- [RECORDED INFORMATION]:
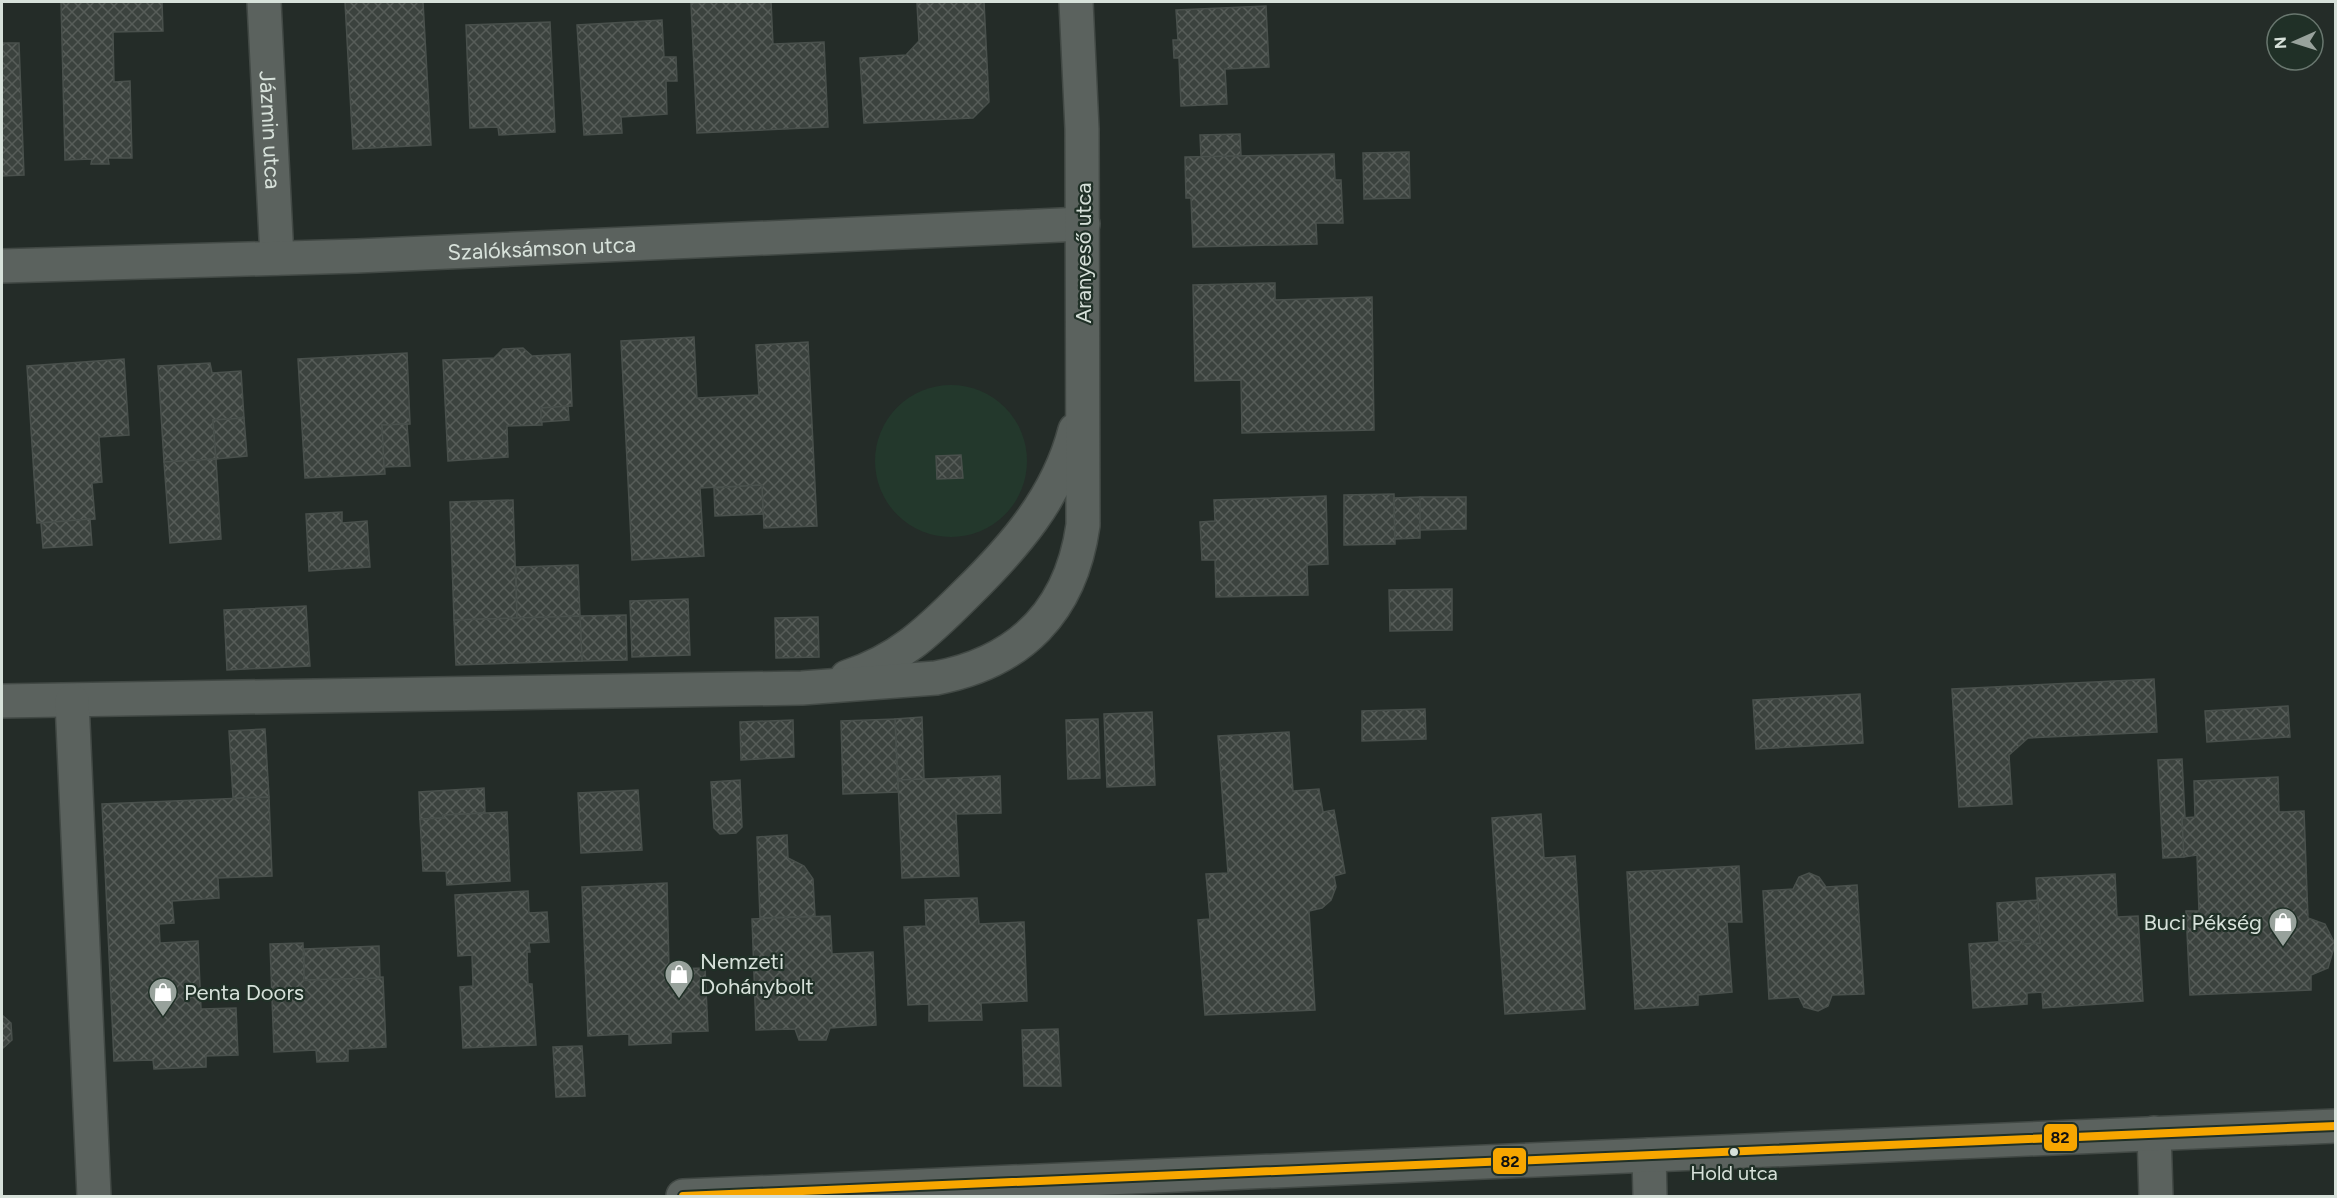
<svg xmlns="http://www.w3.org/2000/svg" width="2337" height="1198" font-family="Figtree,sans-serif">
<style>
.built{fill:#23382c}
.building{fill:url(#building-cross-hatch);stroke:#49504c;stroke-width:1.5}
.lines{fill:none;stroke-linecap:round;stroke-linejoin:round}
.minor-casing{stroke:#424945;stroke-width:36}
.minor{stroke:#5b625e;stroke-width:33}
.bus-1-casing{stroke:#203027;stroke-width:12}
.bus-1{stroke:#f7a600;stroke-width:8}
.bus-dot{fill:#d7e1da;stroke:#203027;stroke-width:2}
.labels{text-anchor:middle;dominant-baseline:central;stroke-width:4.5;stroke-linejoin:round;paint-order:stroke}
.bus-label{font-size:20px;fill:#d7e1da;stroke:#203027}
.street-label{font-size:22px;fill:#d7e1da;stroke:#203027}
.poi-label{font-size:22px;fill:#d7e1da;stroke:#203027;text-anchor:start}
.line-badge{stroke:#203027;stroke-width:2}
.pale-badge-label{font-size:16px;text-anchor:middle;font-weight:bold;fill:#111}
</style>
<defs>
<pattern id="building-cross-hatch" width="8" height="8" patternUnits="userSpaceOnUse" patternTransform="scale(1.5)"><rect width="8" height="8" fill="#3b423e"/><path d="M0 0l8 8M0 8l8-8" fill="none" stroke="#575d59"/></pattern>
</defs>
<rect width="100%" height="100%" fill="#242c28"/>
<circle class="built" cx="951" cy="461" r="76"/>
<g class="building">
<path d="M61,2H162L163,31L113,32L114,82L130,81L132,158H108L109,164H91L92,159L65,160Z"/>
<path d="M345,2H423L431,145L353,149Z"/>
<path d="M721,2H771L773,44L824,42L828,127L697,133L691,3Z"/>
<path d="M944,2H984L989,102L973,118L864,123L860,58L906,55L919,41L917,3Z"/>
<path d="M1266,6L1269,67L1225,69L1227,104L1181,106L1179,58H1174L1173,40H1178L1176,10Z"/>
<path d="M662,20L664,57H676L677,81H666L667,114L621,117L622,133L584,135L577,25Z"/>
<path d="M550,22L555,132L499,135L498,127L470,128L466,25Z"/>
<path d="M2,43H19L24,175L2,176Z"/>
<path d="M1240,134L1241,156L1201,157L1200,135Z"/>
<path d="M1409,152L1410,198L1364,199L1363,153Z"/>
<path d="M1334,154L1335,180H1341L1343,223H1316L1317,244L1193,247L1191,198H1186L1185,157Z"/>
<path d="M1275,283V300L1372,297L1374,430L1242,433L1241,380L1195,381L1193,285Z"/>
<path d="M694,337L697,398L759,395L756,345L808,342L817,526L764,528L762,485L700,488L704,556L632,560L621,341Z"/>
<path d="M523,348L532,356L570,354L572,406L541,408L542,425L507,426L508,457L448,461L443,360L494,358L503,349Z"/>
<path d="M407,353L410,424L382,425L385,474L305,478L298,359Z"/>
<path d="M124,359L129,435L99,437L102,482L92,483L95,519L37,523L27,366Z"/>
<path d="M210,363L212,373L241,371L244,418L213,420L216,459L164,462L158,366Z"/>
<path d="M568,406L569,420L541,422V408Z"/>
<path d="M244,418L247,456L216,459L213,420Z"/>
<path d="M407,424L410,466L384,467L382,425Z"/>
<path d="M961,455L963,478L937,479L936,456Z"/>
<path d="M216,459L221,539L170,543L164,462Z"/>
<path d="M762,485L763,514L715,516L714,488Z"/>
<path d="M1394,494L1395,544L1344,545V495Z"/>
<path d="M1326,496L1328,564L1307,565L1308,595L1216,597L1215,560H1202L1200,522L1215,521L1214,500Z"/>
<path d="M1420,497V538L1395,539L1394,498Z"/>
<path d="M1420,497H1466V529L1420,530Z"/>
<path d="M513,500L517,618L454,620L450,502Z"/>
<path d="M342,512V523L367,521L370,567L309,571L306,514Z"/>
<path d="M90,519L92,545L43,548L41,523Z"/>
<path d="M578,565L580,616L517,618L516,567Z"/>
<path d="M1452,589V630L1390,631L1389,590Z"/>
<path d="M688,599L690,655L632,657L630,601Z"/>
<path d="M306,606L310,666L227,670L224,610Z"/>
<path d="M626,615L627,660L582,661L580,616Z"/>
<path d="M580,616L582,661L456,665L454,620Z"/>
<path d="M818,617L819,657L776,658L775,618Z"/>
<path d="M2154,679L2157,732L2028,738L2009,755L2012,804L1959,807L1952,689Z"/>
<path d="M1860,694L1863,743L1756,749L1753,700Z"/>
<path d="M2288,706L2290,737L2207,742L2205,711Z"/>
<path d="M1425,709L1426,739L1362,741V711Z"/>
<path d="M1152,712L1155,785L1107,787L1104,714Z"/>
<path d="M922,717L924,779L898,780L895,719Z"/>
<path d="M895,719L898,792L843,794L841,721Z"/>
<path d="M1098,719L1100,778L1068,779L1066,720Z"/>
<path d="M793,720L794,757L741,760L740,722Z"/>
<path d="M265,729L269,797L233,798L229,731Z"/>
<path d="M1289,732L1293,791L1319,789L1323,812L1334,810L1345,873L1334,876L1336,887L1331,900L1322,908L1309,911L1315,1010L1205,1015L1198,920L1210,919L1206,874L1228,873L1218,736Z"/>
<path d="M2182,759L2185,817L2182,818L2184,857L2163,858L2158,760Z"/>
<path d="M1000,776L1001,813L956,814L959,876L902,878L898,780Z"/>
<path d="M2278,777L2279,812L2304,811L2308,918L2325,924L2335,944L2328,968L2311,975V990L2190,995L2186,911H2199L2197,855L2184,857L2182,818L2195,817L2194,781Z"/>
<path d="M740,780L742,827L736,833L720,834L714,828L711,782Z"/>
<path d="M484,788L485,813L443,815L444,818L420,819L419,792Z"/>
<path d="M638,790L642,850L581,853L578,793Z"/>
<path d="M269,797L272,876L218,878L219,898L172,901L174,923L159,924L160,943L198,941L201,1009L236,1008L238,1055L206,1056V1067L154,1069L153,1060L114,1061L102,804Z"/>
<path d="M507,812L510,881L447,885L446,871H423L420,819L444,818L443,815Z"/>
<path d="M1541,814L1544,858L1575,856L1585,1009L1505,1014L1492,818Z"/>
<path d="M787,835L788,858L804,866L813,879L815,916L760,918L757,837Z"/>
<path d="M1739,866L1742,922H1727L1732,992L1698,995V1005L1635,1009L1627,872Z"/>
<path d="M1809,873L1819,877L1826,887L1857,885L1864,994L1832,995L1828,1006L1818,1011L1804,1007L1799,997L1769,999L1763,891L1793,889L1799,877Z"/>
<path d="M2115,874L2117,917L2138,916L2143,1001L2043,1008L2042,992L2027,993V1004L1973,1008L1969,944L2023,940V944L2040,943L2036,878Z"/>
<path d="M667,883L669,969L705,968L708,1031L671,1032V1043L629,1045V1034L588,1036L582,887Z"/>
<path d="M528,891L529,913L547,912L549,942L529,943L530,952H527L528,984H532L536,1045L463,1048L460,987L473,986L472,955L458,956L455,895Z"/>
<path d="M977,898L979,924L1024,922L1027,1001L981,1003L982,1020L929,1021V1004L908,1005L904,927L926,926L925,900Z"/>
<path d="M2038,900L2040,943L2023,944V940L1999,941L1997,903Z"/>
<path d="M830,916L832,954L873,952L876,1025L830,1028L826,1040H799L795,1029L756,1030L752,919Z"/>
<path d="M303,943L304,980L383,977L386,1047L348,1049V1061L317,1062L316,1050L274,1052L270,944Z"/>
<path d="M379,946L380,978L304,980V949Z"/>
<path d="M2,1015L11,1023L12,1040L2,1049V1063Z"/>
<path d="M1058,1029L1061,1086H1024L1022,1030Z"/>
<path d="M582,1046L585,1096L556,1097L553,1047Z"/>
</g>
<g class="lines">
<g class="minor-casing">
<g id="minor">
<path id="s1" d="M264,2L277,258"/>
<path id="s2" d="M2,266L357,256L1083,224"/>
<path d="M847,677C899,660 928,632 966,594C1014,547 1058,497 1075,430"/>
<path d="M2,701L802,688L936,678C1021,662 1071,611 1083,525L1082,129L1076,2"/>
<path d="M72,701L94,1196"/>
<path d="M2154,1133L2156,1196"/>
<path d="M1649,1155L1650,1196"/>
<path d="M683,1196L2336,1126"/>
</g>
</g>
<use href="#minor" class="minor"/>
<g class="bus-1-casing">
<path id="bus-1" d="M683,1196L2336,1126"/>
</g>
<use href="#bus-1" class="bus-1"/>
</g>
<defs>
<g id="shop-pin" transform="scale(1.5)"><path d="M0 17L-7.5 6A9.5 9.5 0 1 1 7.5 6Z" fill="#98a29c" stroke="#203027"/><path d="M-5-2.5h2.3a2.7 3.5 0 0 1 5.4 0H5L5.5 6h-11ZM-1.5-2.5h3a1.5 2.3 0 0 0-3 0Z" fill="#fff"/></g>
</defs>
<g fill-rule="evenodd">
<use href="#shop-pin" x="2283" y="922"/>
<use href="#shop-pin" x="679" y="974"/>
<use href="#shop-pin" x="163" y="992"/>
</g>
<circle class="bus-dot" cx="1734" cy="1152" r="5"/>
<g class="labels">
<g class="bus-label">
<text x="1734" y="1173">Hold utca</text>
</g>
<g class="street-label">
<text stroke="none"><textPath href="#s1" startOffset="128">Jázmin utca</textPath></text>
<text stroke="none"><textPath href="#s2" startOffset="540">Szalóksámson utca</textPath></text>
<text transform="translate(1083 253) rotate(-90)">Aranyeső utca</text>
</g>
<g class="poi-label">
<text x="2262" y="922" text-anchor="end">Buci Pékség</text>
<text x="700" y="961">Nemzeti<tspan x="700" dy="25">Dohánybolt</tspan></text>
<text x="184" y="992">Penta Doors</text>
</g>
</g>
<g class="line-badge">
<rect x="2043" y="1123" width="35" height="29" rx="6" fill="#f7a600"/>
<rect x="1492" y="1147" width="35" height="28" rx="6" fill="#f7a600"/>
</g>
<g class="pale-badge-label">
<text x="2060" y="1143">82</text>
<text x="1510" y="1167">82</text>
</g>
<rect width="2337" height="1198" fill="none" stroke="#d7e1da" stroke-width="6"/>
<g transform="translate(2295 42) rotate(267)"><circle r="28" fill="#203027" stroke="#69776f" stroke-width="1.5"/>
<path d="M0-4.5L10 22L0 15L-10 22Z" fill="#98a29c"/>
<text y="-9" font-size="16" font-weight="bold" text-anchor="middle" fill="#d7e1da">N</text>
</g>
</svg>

- [TASK DETAILS]: Reproduce every line in the records above that contains the word "lines".

- [TASK SOLUTION]:
.lines{fill:none;stroke-linecap:round;stroke-linejoin:round}
<g class="lines">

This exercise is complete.